● **Work instruction A**
Return the stretch of the article on SB Nation's pay practices from "SB Nation higher-ups" through "like ass-covering maneuvers.", word for word.
● **Work instruction B**
Supply the next part of the article on SB Nation's pay practices, starting after its final sentence.

● **Page extract**
=== Begin Enclosure ===
In the nine months since Deadspin reported on how SB Nation’s business model relies on underpaying and not paying workers across its sprawling empire of more than 300 sports sites—“team sites,” as the jargon goes—bosses at SB Nation and its parent company, Vox Media, have put in a lot of work to make clear to people who work at their sites, people who cover what goes on there, and the general public that they are not awful corporate assholes, but are in fact sympathetic and humane people who want to do the right thing.
SB Nation higher-ups have, among other things, emphasized to team site managers, who earn a small monthly stipend for what in many cases amounts to full-time work, that they are not to treat people who aren’t paid as if they are; hired a new layer of management to oversee the team sites; and converted several poorly paid positions into real, full-time jobs. Some of these changes represent progress and address the real concerns of team site workers; other changes, like attempting to make clear that unpaid workers shouldn’t do the work of paid employees, accidentally or otherwise, look a lot like ass-covering maneuvers.
SB Nation refused to answer a variety of questions Deadspin posed to them, so it’s difficult to say exactly what the overall effect of their moves has been. Even read generously, though, these reforms appear to basically amount to making a fundamentally exploitative and anti-labor model slightly more generous to workers—not a bad thing, to be sure, but not anything more than it is. Vox Media was, when Deadspin started reporting on this story, a billion-dollar, venture capital-backed media company that resisted paying fair wages to the workers who filled up hundreds of websites with thousands of blog posts so that Vox could sell ads against them and generate revenue. Nothing about any of that appears to have changed.
In late April, Brandon Crockett, a former ad agency creative director turned writer, interviewed for a staff writer job at McCovey Chronicles, SB Nation’s San Francisco Giants team site, with site manager Bryan Murphy.
“While I thought that the staff writer position would simply be contributing a few times a week, as more or less outlined in the job description post on the site, Bryan told me I was one of four finalists being interviewed to be Grant Brisbee’s replacement,” Crockett said. (Brisbee ran the site until this year and has since 2011 also worked at SB Nation’s flagship national site, SBNation.com.)
On the call, “I made the comment that I was expecting this to be less intensive since the job title was ‘staff writer,’ which I assumed to be an entry-level position,” Crockett said. “[Murphy] then started talking about Grant Brisbee and how this was to potentially replace him and become the new voice of the blog. It was when he said that I’d potentially be the voice of the blog that I got very interested in the job and expressed that would be an enticing challenge.” Crockett, who had recently moved to a new country with his family, wasn’t looking for a full-time job, but said he would have made the McCovey Chronicles gig his full-time work in exchange for a modest stipend. He was thinking around $3,000 per month.
=== End Enclosure ===
● **Data excerpt**
=== Begin Enclosure ===
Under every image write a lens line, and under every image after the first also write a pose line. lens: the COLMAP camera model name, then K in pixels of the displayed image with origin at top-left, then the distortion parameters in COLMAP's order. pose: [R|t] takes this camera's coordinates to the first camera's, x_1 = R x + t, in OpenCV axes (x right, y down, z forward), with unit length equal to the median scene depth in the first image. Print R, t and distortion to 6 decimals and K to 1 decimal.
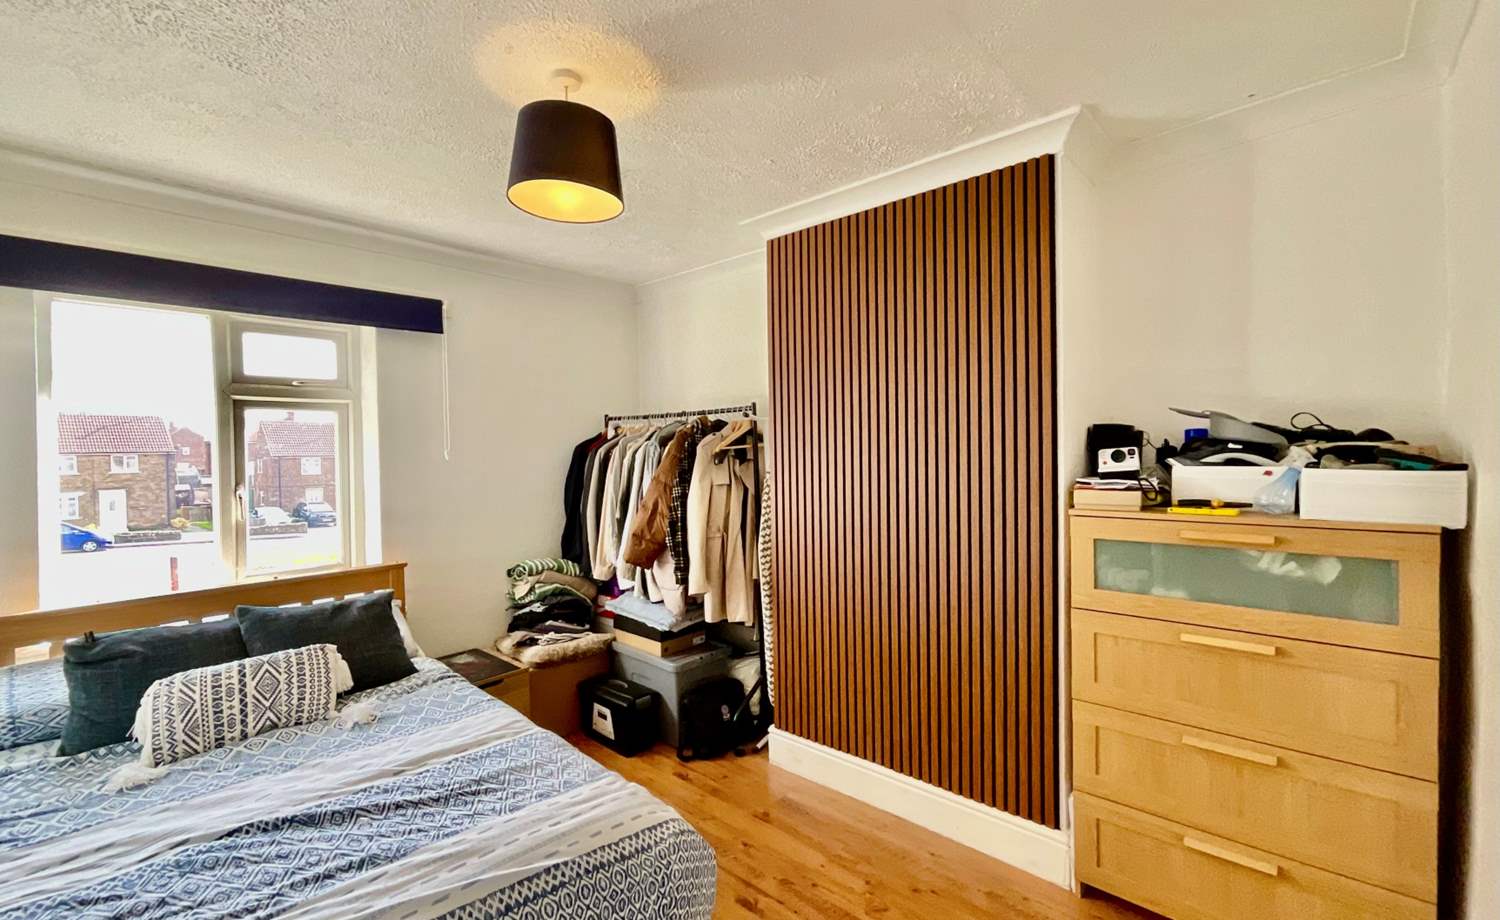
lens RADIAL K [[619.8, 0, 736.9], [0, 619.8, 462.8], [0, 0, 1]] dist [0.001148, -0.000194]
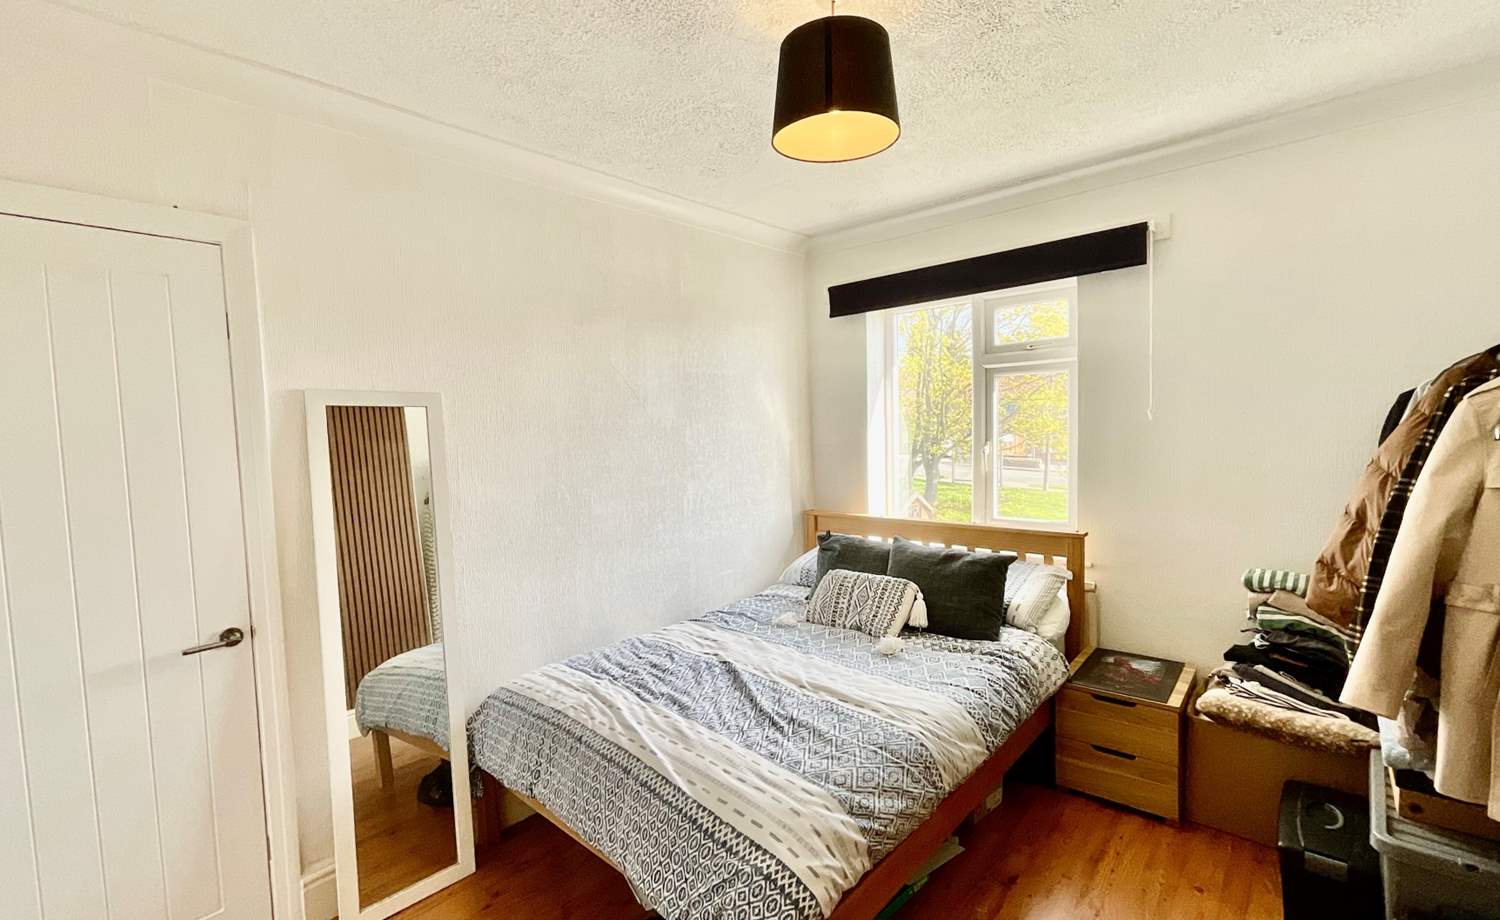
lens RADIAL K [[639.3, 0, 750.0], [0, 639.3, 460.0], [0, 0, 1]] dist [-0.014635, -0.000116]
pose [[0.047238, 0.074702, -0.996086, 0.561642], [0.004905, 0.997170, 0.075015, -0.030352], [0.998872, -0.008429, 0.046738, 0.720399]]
=== End Enclosure ===
● **Response A**
SB Nation higher-ups have, among other things, emphasized to team site managers, who earn a small monthly stipend for what in many cases amounts to full-time work, that they are not to treat people who aren’t paid as if they are; hired a new layer of management to oversee the team sites; and converted several poorly paid positions into real, full-time jobs. Some of these changes represent progress and address the real concerns of team site workers; other changes, like attempting to make clear that unpaid workers shouldn’t do the work of paid employees, accidentally or otherwise, look a lot like ass-covering maneuvers.

● **Response B**
Murphy, Crockett said, told him that SB Nation wanted him to contribute to the site’s output of seven posts a day as well as help with the site’s podcast and video content. Despite the high expected output, Crockett said, he was interested in the job and excited about the idea of replacing Brisbee—until Murphy got to the part about compensation.
“At the very end, he told me what the monthly stipend was and said, $550. I asked him to repeat it, and he said, $550. He apologized, saying he knew it was awful and that he could possibly get some money out of another budget to push it up to $1,000, but that wasn’t a promise. He also said SB Nation told him there could be bonuses based on ad revenue, but he’d never seen any of that since he’d been a part of the team,” Crockett said. “He almost seemed defeated, as he did earlier in the interview, which confused me a bit, but once he threw out this whopper, I understood why his enthusiasm was so low.” (Murphy, who is not a full-time employee either, did not respond to a request for comment.)
A Vox Media spokeswoman said McCovey Chronicles runs about seven blog posts a day, written by Murphy and several other writers. SB Nation would not say how much the contributors are paid, but if each of the four main bylines that appear on the site make $550 a month, that would put the site’s monthly budget at $2,200. Arbitrarily (and generously) doubling that figure would put the site’s annual budget for all its contributors—eight different bylines appeared on the site during a recent 1o-day stretch—at around $53,000. That’s not a lot for anyone, especially when no one is getting benefits.
This is interesting not just in its own right but because Brisbee, currently listed on the McCovey Chronicles masthead as “lead writer guy,” published a blog post in February announcing that he was leaving the site, and explaining why:
One of the reasons I waited so long is that I wanted to make sure that the person taking over was paid fairly. Not full-time money, but enough to where I wouldn’t feel like a fraud for passing all the responsibility for this site to a college kid making $200 a month because that’s the only shitty model that today’s media environment allows. I’ve spent 13 years building this site — yes, this site is a surly teenager — and you’d better believe that I care about how it evolves and changes.
Deadspin asked Brisbee for comment about how the $550 monthly stipend squares with what he says he wants for the site’s evolution; he did not respond, and so he did not provide an explanation for why it is the media environment, rather than Vox Media’s corporate prerogatives, that forces SB Nation to pay college kids $200 a month for what can amount to full-time work. Neither team brands director John Ness nor SB Nation would say what exactly the McCovey Chronicles contributors were paid. A job description for the McCovey Chronicles staff writer position, which the Vox Media spokeswoman said has since been filled, is consistent with what Crockett said he was told he would be expected to do if he got the job:
Monitoring Twitter, MLB Network, and other team-specific news sources for breaking news in order to get articles and news items up onto the site quickly. (daytime; 4 days a week) — This means candidate will usually be the First and more likely the Final word on a lot of events both frivolous and pivotal to Giants history.
Availability: Every day of the regular baseball season and postseason (should Giants make it into the playoffs); schedule TBD if the Giants do not make the postseason, but will still require a commitment or interest in maintaining a high-level of output.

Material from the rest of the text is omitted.